> **Prompt**
Put the records from the line containing "Consider the image. Say" through the end of the records into a Markdown table with the columns Row and Line, one numbered row per line. Skip blank lines and leave out the pictures.

> **Stored data**
#####

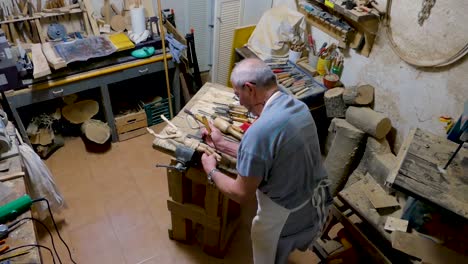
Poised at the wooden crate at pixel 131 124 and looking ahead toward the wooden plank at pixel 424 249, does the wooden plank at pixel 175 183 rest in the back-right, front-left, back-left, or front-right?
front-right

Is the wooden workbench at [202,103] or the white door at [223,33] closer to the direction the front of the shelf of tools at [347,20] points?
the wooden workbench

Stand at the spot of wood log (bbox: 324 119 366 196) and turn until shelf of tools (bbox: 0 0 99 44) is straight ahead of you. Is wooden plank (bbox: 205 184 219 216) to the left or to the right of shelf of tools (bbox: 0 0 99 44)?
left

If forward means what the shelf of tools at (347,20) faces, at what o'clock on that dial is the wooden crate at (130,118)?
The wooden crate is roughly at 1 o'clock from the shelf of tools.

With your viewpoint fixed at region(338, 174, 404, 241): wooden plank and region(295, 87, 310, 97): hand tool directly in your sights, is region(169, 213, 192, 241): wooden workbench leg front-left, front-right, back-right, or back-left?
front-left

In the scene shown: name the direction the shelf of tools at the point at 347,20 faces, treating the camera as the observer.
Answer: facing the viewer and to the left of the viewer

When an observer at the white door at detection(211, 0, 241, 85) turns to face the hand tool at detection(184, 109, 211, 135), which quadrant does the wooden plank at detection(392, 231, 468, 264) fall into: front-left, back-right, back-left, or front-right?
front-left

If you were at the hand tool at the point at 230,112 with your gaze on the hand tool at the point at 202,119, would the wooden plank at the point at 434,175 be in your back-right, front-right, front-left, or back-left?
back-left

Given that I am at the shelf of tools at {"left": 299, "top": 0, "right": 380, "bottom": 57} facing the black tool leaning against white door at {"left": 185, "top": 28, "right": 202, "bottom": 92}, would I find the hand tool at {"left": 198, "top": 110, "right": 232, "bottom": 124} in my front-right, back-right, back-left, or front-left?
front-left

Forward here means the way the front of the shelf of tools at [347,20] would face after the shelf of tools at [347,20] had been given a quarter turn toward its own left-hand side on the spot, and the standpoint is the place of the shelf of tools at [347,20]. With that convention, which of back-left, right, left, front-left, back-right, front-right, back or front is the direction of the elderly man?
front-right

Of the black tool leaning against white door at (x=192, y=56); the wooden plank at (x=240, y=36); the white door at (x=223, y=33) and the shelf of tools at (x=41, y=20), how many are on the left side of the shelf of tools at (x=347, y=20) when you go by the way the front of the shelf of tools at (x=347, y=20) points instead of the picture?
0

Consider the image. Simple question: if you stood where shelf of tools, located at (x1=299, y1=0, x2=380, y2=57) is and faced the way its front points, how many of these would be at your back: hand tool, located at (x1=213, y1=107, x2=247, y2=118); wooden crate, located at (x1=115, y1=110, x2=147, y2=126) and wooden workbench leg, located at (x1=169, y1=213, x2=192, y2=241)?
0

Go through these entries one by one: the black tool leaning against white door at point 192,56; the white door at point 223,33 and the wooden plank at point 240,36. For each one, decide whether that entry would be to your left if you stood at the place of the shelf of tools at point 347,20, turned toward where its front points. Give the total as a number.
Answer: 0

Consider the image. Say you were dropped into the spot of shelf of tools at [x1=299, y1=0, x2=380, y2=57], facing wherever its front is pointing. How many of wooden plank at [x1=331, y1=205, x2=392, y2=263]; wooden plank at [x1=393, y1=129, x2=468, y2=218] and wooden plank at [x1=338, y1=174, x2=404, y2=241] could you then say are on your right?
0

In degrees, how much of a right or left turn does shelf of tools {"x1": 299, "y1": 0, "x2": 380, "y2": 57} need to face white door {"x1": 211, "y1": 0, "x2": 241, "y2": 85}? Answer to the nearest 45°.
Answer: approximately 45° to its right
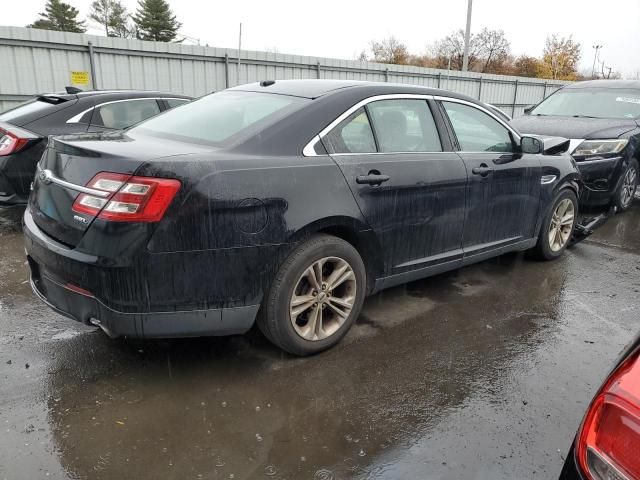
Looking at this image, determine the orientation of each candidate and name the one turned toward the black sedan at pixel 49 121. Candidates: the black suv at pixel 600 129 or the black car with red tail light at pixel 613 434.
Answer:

#####

> **Completed task**
| Row | Line |
|---|---|
| 1 | Consider the image. Say you were dropped into the spot of shelf of tools at [x1=299, y1=0, x2=380, y2=57], facing wherever its front is pointing. How many of wooden plank at [x1=331, y1=205, x2=392, y2=263]; wooden plank at [x1=393, y1=129, x2=468, y2=218] and wooden plank at [x1=338, y1=174, x2=404, y2=241] could you then say are on your right? |
| 2 | 0 |
| 3 | In degrees, how much of a right or left turn does shelf of tools {"x1": 299, "y1": 0, "x2": 380, "y2": 57} need to face white door {"x1": 211, "y1": 0, "x2": 241, "y2": 85}? Answer to the nearest 45°. |
| 4 | Answer: approximately 45° to its right |
| 5 | Looking at this image, determine the orientation of each candidate and name the one turned toward the black sedan at pixel 49 121. Candidates: the black suv at pixel 600 129 or the black car with red tail light at pixel 613 434. |
| 6 | Answer: |